Versorgungslücke bei pflegebedürftigen Menschen - Rotes Kreuz fordert flächendeckenden Ausbau der Gesundheits- und Soziale Dienste

Wien (OTS) - Insgesamt sind in Österreich über 600.000 Menschen pflegebedürftig. Das bedeutet, dass sie nicht ohne fremde Hilfe die Aufgaben des Alltags bewältigen können. Sie sind auf Hilfe angewiesen - bei der täglichen Pflege, während den Mahlzeiten oder beim Einkaufen. Und der Bedarf, so stellen zahlreiche Studien fest, steigt unaufhörlich. Im Jahr 2020 werden 800.000 Menschen pflegebedürftig sein. Das Österreichische Rote Kreuz verfolgt daher die Schaffung eines integrierten Angebotes, dass flächendeckend in ganz Österreich sowohl die Pflege und Betreuung für hilfsbedürftige Menschen als auch die Beratung und Schulung von pflegenden Angehörigen umfasst.

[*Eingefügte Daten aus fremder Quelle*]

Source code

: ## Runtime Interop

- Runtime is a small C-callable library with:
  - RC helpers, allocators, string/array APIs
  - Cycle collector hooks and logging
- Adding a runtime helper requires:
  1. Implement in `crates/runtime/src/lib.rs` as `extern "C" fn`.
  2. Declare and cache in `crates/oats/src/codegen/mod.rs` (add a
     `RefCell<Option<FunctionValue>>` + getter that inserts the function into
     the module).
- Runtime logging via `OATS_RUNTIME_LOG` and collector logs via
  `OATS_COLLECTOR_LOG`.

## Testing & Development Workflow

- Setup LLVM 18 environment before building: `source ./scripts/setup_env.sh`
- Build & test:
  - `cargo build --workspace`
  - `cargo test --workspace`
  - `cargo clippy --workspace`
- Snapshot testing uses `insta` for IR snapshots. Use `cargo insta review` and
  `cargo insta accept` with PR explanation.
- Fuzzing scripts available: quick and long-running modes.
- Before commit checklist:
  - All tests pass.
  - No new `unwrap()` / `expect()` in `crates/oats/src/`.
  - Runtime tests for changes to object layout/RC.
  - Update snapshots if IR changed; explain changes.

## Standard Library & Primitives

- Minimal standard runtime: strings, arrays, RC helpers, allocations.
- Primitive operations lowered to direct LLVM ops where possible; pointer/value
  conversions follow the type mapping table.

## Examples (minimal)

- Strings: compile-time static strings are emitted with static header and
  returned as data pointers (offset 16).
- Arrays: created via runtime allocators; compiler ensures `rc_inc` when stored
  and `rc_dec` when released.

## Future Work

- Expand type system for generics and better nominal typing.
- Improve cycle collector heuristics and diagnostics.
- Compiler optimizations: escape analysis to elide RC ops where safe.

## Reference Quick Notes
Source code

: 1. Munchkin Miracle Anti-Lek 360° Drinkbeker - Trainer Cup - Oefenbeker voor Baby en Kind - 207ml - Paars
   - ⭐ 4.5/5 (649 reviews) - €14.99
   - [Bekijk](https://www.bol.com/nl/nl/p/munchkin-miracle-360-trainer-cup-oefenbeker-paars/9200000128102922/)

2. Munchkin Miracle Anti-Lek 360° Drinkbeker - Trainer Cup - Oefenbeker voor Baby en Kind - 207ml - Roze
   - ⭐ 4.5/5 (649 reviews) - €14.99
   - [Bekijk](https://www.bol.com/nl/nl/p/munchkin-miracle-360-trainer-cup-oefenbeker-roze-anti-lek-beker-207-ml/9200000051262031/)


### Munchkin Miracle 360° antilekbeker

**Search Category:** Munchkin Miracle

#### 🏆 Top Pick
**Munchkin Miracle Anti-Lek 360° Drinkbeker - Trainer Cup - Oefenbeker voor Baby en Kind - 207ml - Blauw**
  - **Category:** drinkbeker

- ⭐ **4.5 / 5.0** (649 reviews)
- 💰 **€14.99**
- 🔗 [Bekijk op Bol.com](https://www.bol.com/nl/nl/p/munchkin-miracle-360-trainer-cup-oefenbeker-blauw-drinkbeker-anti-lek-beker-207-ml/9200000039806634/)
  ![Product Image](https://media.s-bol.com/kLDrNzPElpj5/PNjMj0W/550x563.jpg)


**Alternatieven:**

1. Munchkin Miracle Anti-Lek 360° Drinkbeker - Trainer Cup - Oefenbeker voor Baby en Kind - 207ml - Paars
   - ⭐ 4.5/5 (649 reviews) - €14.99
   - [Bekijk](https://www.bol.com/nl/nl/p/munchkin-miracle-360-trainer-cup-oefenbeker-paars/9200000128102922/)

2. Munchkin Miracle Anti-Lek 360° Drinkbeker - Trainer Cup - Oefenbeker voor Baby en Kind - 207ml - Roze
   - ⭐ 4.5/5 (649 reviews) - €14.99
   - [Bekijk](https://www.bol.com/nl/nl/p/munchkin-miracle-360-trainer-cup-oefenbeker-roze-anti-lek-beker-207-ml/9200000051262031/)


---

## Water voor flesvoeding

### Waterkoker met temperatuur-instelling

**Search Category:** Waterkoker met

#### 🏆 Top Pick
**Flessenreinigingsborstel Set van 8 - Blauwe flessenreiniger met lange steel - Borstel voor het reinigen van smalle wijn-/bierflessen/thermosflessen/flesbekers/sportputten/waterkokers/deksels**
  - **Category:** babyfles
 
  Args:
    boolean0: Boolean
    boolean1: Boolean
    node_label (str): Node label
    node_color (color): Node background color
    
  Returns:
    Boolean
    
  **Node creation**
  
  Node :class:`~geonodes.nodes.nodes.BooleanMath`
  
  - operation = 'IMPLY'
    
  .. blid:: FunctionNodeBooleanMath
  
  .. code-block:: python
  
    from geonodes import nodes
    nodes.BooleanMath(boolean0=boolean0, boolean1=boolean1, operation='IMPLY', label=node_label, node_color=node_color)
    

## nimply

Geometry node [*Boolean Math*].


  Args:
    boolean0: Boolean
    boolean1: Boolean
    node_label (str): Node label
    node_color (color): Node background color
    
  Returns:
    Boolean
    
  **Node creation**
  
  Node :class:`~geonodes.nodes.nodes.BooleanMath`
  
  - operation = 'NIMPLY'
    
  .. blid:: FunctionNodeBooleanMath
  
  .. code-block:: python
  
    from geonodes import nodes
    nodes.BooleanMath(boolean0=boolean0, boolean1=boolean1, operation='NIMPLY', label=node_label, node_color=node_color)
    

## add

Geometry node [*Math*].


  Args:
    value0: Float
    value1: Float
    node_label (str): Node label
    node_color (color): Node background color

Die überwiegende Mehrheit der pflegebedürftigen Menschen lebt in Privathaushalten. Diese Personen sind auf mobile Pflegedienste angewiesen. Expertenschätzungen (Österreichisches Bundesinstitut für Gesundheitswesen) zufolge werden auf 1000 Personen, die über 75 Jahre alt sind, 13 Pflege- und Betreuungspersonen benötigt - ein Wert, der mit derzeit 8,5 Helferinnen bei weitem nicht erreicht wird. Um der steigenden Nachfrage zu genügen, müsste sich in den nächsten zehn Jahren der Personalbedarf im Burgenland, in Niederösterreich und der Steiermark verdoppeln, in Tirol sogar verdreifachen. Das würde unter anderem auch tausende Arbeitsplätze für Frauen bringen. Zusätzlich sind die regionalen Unterschiede, auch in Bezug auf die Qualifikationsstruktur des Pflege- und Betreuungspersonals, sehr hoch: In vielen Bundesländern fehlt es infolge immer frühzeitigerer Entlassungen aus dem Krankenhaus an diplomierten Krankenpflegepersonen.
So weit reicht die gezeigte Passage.